** Assignment **
Return all the entries below exactly, except for the images they hold.

☆ ☆ ☆ ☆

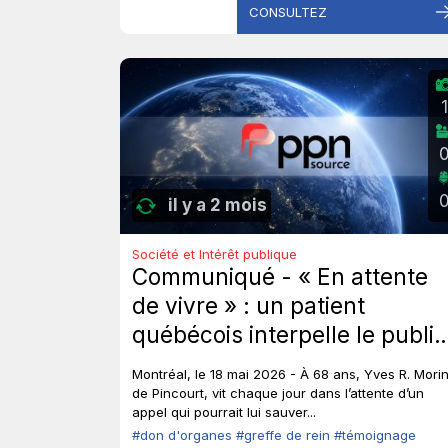
CONSULTEZ
1
il y a 2 mois
Société et Intérêt publique
Communiqué - « En attente
de vivre » : un patient
québécois interpelle le public
et les élus sur le don
Montréal, le 18 mai 2026 - À 68 ans, Yves R. Morin
d’organes.
de Pincourt, vit chaque jour dans l’attente d’un
appel qui pourrait lui sauver...
#don d'organes
#greffe de rein
#témoignage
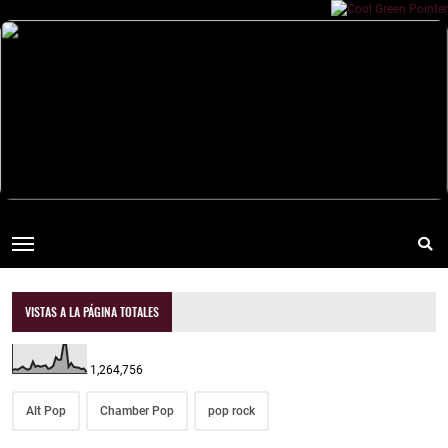
VISTAS A LA PÁGINA TOTALES
1,264,756
Alt Pop
Chamber Pop
pop rock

☆ ☆ ☆ ☆

** Solution for this exercise **
CONSULTEZ
1
il y a 2 mois
Société et Intérêt publique
Communiqué - « En attente
de vivre » : un patient
québécois interpelle le public
et les élus sur le don
Montréal, le 18 mai 2026 - À 68 ans, Yves R. Morin
d’organes.
de Pincourt, vit chaque jour dans l’attente d’un
appel qui pourrait lui sauver...
#don d'organes
#greffe de rein
#témoignage
VISTAS A LA PÁGINA TOTALES
1,264,756
Alt Pop
Chamber Pop
pop rock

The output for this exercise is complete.